As I am making an appointment with the new doctor, the receptionist kept saying, "I really think you'll like the new doctor."  Really kind of as a broken record.  I kept thinking, "What is that about?" But then she said, "Oh yeah, we have a new office, it is in the old wing of the hospital."  She then proceeded to tell me that it was in my old, retired doctor's office.  It felt like karma.  It felt right and I hadn't even met the new doctor.

So, I made an appointment, had my records transferred and went to the new doctor.  Yikes.  It is scary seeing a new doctor---I went to so many doctors prior to being diagnosed with PCOS that I was nervous, frustrated and scared.  As we went in to the office, I see that receptionist is the same receptionist from my old, retired doctor.  Then and there I understood why she had said that I would like the new doctor---she knew me. 
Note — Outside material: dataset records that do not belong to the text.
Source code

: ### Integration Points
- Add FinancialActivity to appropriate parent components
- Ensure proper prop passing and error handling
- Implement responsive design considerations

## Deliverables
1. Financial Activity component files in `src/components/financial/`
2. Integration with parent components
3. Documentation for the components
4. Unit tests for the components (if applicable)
I brought my mother and daughter with me to the appointment (yes, I was that nervous) and the first thing the nurse did as we went into the exam room was give me a hug and said she was sorry I had had problems at another office.  A hug.  Of course, I cried.  And she just hugged more. 

After taking down my information, she led me and my entourage to the new doctor's office, not an exam room, but his office.  There we sat down, hashed out a plan, talked about my problems and PCOS and what was not working for me.  And right there I knew.  I had hope for the first time in years that maybe someday my body might work right again.

So with that, I will say that the plan is working and for the first time in three, four, five years I truly feel great.  I am sleeping.  I am focused.  I feel like I am not starving.  It is absolutely amazing.  All the little things that my hormones had been messing with are finally coming to light. 

There is hope.  For all of you out there with PCOS, right now I can say from my heart that there is hope.  And don't ever give up.  Don't find any doctor, find YOUR doctor.  You will know.  It will all come together for you too.